Configure the stream with all three of these settings:

  • discard: new
  • max_msgs_per_subject: 1
  • discard_new_per_subject: true

With this combination, once a subject already holds its one allowed message, JetStream rejects further publishes to that same subject instead of discarding the older message. Without discard_new_per_subject, a per-subject limit discards the oldest message for the subject, which replaces the existing message rather than rejecting the new one. You still encode the logical identity in the subject, and a rejected publisher still receives a publish error in its acknowledgment.

Tradeoffs:

  • The expectation header works on any stream and is decided per publish, so individual publishes can opt in or out, and the same header can carry non-zero values for optimistic-concurrency updates. It depends on every publisher setting the header consistently.
  • The stream-configuration approach applies uniformly to all publishers with no header required, but the one-per-subject limit then applies to every subject in the stream, and discard_new_per_subject requires NATS server 2.10 or newer.

Both approaches still depend on the stream’s retention behavior to define when an existing message is considered gone, which is covered next.

Retention policy matters

The phrase “still exists” is defined by the stream, not by the publisher.

A message may remain in a stream after delivery depending on the stream retention policy and limits. For example:

  • With limits-based retention, where a message is not removed simply because it was acknowledged, the conditional publish may continue to fail until the message ages out, is removed by stream limits, or is explicitly deleted or purged.
  • With work-queue style retention, acknowledged messages are removed from the stream, so a later publish for the same subject can be accepted after the prior message is processed and acknowledged.

Choose the stream retention behavior that matches the lifecycle you want. If your rule is “only one outstanding work item per customer,” then the stream should remove the old item when it is no longer outstanding, or you should explicitly remove it as part of your workflow.

Avoid client-side check-then-publish races

A common mistake is to query the stream first and then publish only if no matching message is found. That creates a race: two publishers can both check, both see nothing, and both publish.

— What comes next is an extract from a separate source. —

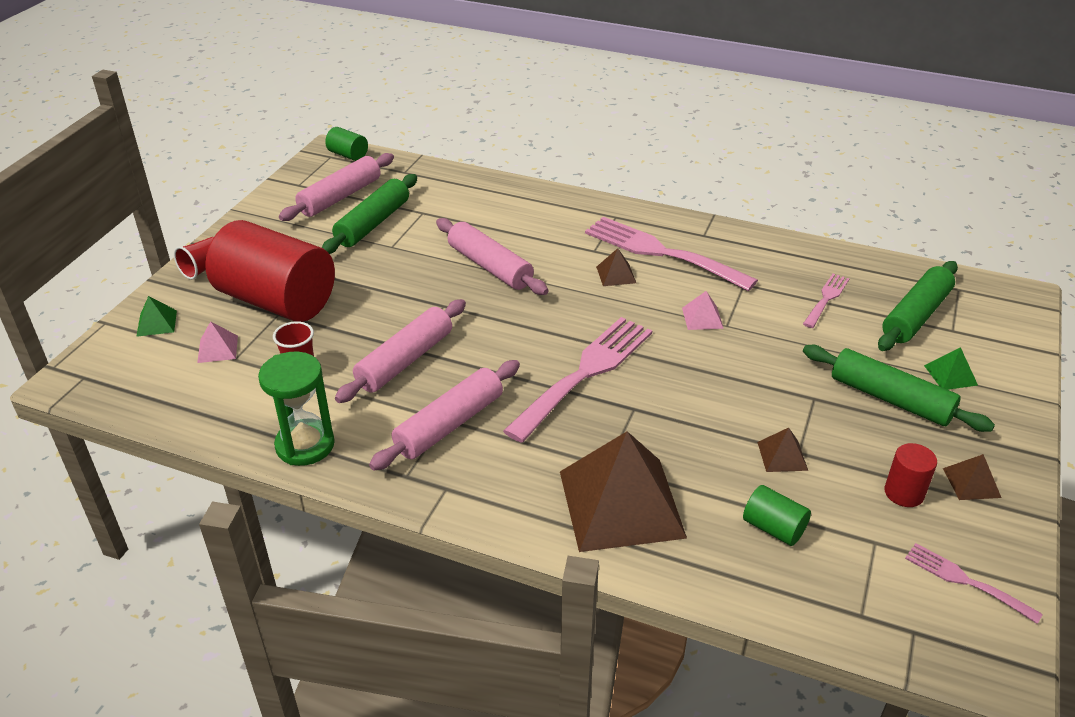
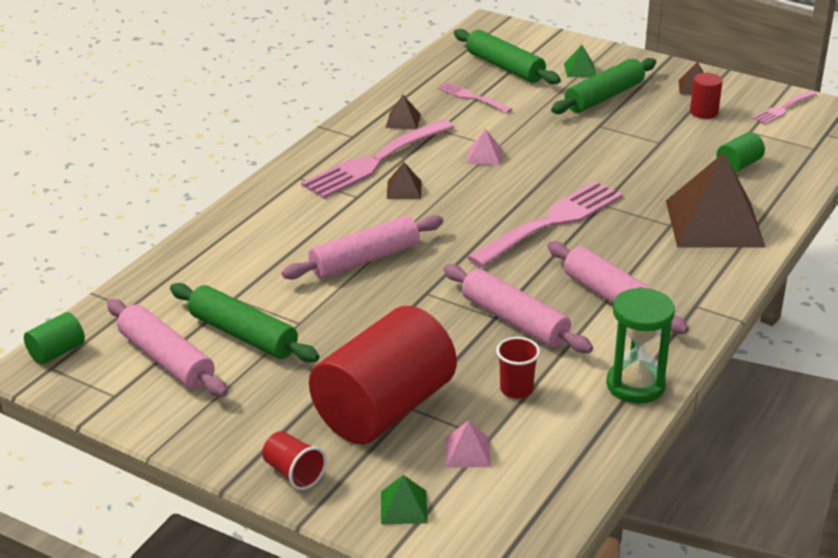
camera: 80 degrees left, 5 degrees down
(585, 373) = (551, 222): pink fork -> pink fork turned 90 degrees clockwise
(782, 456) = (664, 149): brown pyramid -> brown pyramid (403, 121)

The expectation header makes the check part of the publish operation handled by JetStream. Concurrent publishers using the same subject and Nats-Expected-Last-Subject-Sequence: 0 will not both create the first message for that subject.

Practical design guidance

When using this pattern:

  1. Pick a stable subject token for the logical identity you want to deduplicate, such as a job ID, tenant ID, customer ID, or task key.
  2. Do not include changing values, such as timestamps or random IDs, in the deduplication part of the subject.
  3. Configure the stream to capture those subjects, for example tasks.reconcile.* or tasks.reconcile.>.
  4. Enforce the rule with Nats-Expected-Last-Subject-Sequence: 0 on every publisher, or with the stream-level discard_new_per_subject configuration, and check the publish acknowledgment so rejected publishes are handled.
  5. Make sure retention, acknowledgments, deletes, or expiry remove the existing message when you want a future publish for the same identity to be accepted.

Summary

If you need time-window deduplication, use Nats-Msg-Id. If you need JetStream to reject a publish while a message for the same logical item still exists, encode that item identity in the subject and either publish with Nats-Expected-Last-Subject-Sequence: 0 or configure the stream to enforce one message per subject with discard_new_per_subject.

Either way you get a server-side create-if-absent pattern without a client-side race, as long as the subject design and stream retention policy match the lifecycle you want and every publisher participates consistently.